TASK SET:
1. Copy the passage of the text on Juliaan Lampens between "Juliaan Lampens was a" and "most striking designs.", inclusive.
2. According to the text on Juliaan Lampens, where was he born?
3. Name every building that the text on Juliaan Lampens calls one of his absolute masterpieces.

TEXT PROVIDED:
= = =

Juliaan Lampens was a brutalist architect from Belgium, who had a major impact on the field, and yet remains a less spoken about figure. He created a modest yet impactful oeuvre of distinct and sharp buildings that are a delight to rediscover. Join me in looking at some of his most striking designs.
The Belgian modernist Juliaan Lampens (1926) experimented with the use of raw concrete and created sculpture-like exteriors leading onto open vistas. His architecture goes beyond designs for conventional living and instead suggests a utopian avant-garde of living without barriers.
Digging a little deeper into Lampens’ life and work, it quickly becomes apparent that there is more to his architecture than brutalism by numbers. Belgian curator Angelique Campens has been studying Lampens’ work since her university years and knew him well. The architect had a reputation for being reserved, keeping his business to himself to the point of avoiding contact with colleagues. He didn’t even travel much, reveals Campens. ‘But he had a lot of books. He admired Oscar Niemeyer and was influenced by Le Corbusier and Mies van der Rohe.’ He may seem to have lacked the desire for architectural pilgrimage, but Lampens practised non-stop from his base in Eke, East Flanders, from 1950 until his last work was built in 2002 – creating a legacy of about 50, mostly residential, projects.
Juliaan Lampens’ Life and Career
Juliaan Lampens was born in 1926 in De Pinte, near Ghent, Belgium. He founded his own architectural practice in Eke in 1950 after studying art at the Higher Institute for Art and Vocational Training of the Sint-Lucas School in Gent. Juliaan Lampens was mainly active in East Flanders. The Chapel of Kerselare (Oudenaarde, 1966), House Vandenhaute – Kiebooms (Zingem, 1967) and House Van Wassenhove (Deurle, 1972 – 1974) are considered to be his absolute masterpieces. The most ‘famous’ project was the chapel located in Kerselaere, built in 1966. Back then politics dominated architecture so he decided to cheat by showing fake plans of a classical chapel, only the pastor saw the real plans of the chapel. To enter the belly of this architectural beast, one follows a prescribed course that pulls one down a narrow eternal corridor, past a reflecting pool, and then into the chapel itself, a space of dramatic solitude. As Francis Strauven, the dean of Belgian architectural scholars, writes:
The ambiguity of front and rear, the tension between inside and outside, the slipping from open to closed, from high to low, the change in situation from dynamic to peaceful, give this room a special, unusual character, so unusual that it cannot be positioned within the typology of modern church building. In the diverse panorama of churches that arose in the 20th century, no precedent for Kerselare can be found.

= = =

RECORDED DATA:
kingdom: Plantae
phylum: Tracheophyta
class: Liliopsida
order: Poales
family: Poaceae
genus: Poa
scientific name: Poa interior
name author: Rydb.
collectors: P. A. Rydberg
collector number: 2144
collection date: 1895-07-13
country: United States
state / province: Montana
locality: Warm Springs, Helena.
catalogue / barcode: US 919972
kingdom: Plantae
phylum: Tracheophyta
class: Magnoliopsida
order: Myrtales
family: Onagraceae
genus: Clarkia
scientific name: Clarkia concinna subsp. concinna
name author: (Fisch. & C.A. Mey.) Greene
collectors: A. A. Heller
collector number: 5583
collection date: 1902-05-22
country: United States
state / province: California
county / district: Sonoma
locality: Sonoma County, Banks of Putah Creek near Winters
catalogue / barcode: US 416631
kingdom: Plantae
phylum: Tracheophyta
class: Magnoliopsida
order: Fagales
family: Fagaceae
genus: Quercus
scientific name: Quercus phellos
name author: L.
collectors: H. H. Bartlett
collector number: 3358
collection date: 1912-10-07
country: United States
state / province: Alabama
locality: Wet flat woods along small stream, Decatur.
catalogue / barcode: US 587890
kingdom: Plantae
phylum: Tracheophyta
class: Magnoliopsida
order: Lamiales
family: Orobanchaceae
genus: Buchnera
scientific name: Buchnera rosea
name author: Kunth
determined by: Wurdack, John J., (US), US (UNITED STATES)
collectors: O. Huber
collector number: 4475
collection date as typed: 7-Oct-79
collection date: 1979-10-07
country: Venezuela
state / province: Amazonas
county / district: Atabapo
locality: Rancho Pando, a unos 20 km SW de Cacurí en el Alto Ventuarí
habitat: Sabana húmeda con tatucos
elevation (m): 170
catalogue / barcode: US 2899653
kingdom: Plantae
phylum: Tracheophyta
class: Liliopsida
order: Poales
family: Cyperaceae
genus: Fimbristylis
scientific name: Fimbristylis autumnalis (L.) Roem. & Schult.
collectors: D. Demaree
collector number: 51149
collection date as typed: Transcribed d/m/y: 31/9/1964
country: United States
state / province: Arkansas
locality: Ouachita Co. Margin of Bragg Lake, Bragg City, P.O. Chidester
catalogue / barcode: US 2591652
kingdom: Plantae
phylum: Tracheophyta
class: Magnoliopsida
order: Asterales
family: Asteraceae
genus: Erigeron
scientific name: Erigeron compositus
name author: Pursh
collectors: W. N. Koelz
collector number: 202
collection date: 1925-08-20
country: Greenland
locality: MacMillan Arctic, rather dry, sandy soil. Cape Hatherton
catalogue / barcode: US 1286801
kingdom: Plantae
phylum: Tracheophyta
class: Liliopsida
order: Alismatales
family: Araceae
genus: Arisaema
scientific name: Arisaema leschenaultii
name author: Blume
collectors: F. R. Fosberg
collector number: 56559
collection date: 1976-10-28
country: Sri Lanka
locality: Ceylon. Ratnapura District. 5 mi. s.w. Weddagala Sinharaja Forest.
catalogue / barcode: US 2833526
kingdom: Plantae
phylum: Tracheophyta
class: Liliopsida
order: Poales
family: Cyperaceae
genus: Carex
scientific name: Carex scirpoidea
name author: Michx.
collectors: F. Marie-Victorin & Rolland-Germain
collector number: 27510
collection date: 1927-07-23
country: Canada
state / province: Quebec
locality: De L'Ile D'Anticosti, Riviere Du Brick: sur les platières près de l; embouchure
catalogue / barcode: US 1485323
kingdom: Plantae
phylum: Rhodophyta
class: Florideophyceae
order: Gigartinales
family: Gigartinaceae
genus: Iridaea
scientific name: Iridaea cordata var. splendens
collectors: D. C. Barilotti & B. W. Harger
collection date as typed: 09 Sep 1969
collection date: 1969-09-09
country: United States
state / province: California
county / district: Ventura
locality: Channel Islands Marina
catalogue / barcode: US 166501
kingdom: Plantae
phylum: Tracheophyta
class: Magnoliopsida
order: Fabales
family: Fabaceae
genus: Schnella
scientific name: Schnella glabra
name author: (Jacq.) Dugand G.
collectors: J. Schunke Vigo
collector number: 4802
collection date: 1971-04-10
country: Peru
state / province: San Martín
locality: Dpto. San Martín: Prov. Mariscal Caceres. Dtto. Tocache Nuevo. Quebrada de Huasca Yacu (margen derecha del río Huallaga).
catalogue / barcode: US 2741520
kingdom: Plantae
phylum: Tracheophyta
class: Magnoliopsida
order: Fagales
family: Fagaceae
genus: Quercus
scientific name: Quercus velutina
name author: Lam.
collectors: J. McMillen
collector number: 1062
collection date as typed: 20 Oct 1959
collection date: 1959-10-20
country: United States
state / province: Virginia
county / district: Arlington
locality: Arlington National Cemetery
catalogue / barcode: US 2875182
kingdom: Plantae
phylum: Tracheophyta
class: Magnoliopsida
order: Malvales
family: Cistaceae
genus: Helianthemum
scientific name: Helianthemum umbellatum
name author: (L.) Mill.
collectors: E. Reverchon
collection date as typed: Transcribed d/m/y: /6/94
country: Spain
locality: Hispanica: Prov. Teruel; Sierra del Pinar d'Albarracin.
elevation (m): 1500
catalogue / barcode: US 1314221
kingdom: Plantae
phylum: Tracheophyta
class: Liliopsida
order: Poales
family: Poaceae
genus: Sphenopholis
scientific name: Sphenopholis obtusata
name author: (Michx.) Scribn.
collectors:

= = =

RESULTS BY TASK:
1.
Juliaan Lampens was a brutalist architect from Belgium, who had a major impact on the field, and yet remains a less spoken about figure. He created a modest yet impactful oeuvre of distinct and sharp buildings that are a delight to rediscover. Join me in looking at some of his most striking designs.

2. De Pinte, near Ghent, Belgium.

3.
- Chapel of Kerselare
- House Vandenhaute – Kiebooms
- House Van Wassenhove